Seafood is another natural partner. Stew some fennel and onions with a can of tomatoes and a pinch of saffron, and you've got the perfect base for a seafood stew (or even chicken, if you'd like). If you manage to find some nice young fennel bulbs, try roasting them whole with a bit of olive oil. They sweeten up just like an onion and develop a good, caramelized crust.
The frilly green fronds that grow out of the top are perfectly edible and make a pretty garnish. Even the dark green stalks can be used. Save them and add them to chicken, vegetable, or fish stocks to add a slight aniseed undertone. I also like to slice them up very thin and cook them down slowly in simple syrup until they become tender enough to eat and use them as a garnish on ice cream or other desserts.

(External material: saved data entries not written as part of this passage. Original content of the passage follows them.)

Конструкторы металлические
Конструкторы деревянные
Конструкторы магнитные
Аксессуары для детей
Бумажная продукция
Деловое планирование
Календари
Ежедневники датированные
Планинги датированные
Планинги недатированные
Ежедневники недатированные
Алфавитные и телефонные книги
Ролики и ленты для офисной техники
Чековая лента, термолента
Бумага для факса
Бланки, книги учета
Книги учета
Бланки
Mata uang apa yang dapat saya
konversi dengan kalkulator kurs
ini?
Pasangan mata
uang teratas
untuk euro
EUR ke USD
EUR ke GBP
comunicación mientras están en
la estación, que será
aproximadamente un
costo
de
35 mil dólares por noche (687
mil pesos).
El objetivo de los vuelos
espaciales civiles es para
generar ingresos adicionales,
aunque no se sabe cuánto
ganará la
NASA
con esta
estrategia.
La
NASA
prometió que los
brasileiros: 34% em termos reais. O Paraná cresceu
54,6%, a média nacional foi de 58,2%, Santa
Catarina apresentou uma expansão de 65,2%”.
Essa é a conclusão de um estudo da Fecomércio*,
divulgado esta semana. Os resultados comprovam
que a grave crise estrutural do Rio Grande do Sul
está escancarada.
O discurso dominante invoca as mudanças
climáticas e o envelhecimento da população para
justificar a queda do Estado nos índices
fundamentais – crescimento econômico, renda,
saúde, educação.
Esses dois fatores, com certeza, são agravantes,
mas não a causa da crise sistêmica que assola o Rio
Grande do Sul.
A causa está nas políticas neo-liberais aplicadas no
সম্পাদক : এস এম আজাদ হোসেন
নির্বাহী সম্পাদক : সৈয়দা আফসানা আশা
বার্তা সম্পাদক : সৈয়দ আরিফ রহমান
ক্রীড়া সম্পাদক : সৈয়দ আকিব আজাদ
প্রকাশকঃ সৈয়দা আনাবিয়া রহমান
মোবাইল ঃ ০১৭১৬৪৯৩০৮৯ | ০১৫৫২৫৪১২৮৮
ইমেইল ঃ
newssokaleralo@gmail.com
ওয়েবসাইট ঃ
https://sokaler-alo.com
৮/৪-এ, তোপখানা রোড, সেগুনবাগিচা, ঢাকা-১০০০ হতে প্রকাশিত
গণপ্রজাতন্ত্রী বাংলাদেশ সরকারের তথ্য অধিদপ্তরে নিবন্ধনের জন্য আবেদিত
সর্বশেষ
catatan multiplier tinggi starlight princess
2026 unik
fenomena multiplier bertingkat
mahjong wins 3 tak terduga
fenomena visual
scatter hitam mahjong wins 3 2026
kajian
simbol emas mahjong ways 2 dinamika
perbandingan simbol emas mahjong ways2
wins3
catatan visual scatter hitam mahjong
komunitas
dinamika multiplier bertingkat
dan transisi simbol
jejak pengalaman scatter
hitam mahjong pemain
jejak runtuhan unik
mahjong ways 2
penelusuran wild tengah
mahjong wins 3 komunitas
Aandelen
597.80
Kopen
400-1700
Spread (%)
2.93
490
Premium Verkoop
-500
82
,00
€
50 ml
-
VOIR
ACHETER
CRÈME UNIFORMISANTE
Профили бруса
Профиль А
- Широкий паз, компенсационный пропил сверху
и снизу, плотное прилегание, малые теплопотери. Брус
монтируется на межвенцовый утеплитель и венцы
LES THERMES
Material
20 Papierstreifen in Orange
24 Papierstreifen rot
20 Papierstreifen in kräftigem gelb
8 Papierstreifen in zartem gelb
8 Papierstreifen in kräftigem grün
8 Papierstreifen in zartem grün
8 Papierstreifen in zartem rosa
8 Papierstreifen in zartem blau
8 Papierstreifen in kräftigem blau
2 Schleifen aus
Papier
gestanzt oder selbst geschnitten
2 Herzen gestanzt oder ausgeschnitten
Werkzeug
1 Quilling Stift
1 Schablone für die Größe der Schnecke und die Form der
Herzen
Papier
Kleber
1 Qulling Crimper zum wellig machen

Of course, like most vegetables, they're really healthy too.
Shopping and Storage
With fennel, just like the characters in an episode of Thundercats: the good guys and the bad guys are easy to identify. Look for fennel bulbs that are pale green or white with no discoloration. The first thing you'll notice when fennel is past its prime is browning at the edges of each layer, so check there first. The layers should be tightly packed, and the fronds should be bright green and vigorous.
In its whole form, fennel will last about a week in a loosely closed plastic bag in the vegetable crisper door in the refrigerator, but once you cut it, it rapidly browns, so chop it just before using.
What do you all like doing with your fennel?